The HPV Vaccine: Myths vs. Factsby Eileen Bailey Health Writer
The human papillomavirus (HPV) is a group of more than 150 viruses. Some types of HPV cause genital warts, and others can lead to cancers of the cervix, head and neck, anus, rectum, penis, vagina, or vulva. Thankfully, the HPV vaccine can prevent infection by the types of HPV most likely to cause cancer. But while it was first approved by the FDA in 2006, there are still many myths and misunderstandings about the vaccine. Read on to separate fact from fiction.
Myth: The body’s immune system clears HPV, so you don’t need to be vaccinated
Myth: The HPV vaccine may be harmful to my child
Facts: The FDA approved the vaccine in 2006, and more than 270 million doses of the vaccine have been given since then, according to the American Cancer Society; studies continue to show it is safe. Some people may experience a headache or fever after receiving the vaccine, or they may notice redness or swelling around the injection site, but these are mild side effects and usually disappear within a day or two. One thing to note is that anyone with a severe yeast allergy should not get the vaccine.
Myth: Only girls should receive the HPV vaccine
Facts: Many people think the HPV vaccine is just a vaccine for cervical cancer; while this is true, and the vaccine protects against about 70 percent of cervical cancers, according to the Dana Farber Cancer Institute, its benefits don’t stop there. It can also protect against types of HPV that cause genital warts in any gender, as well as cancers beyond the cervix, such as throat cancer. In fact, HPV-related throat cancers in men are on the rise, so boys should be vaccinated, too.

■ Extracted text data from the pages ■
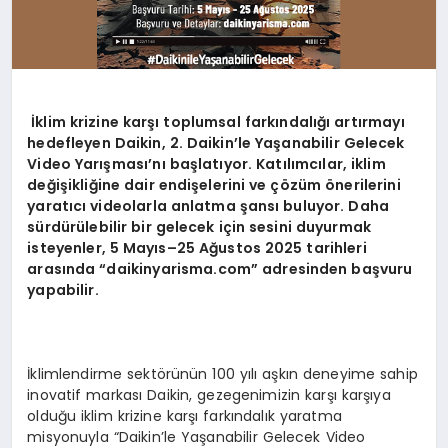
İklim krizine karşı toplumsal farkı
ndal
ığı artırmayı
hedefleyen Daikin, 2. Daikin
’
le Yaşanabilir Gelecek
Video Yarış
mas
ı’nı başlatıyor. Katılımcılar, iklim
değişikliğine dair endişelerini ve çözüm
ö
nerilerini
yaratıcı videolarla anlatma şansı buluyor. Daha
sürdürülebilir bir gelecek için sesini duyurmak
isteyenler, 5 Mayıs–25 Ağustos 2025 tarihleri
arasında
“
daikinyarisma.com” adresinden başvuru
yapabilir.
İklimlendirme sektörünün 100 yılı aşkın deneyime sahip
inovatif markası Daikin, gezegenimizin karşı karşıya
olduğu iklim krizine karşı farkındalık yaratma
misyonuyla “Daikin’le Yaşanabilir Gelecek Video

■ WHAT YOU ARE ASKED TO DO ■
Transcribe the HPV vaccine text word for word, starting with "The HPV Vaccine: Myths" and going on through "fact from fiction.".

■ ANSWER FOR THIS EXERCISE ■
The HPV Vaccine: Myths vs. Factsby Eileen Bailey Health Writer
The human papillomavirus (HPV) is a group of more than 150 viruses. Some types of HPV cause genital warts, and others can lead to cancers of the cervix, head and neck, anus, rectum, penis, vagina, or vulva. Thankfully, the HPV vaccine can prevent infection by the types of HPV most likely to cause cancer. But while it was first approved by the FDA in 2006, there are still many myths and misunderstandings about the vaccine. Read on to separate fact from fiction.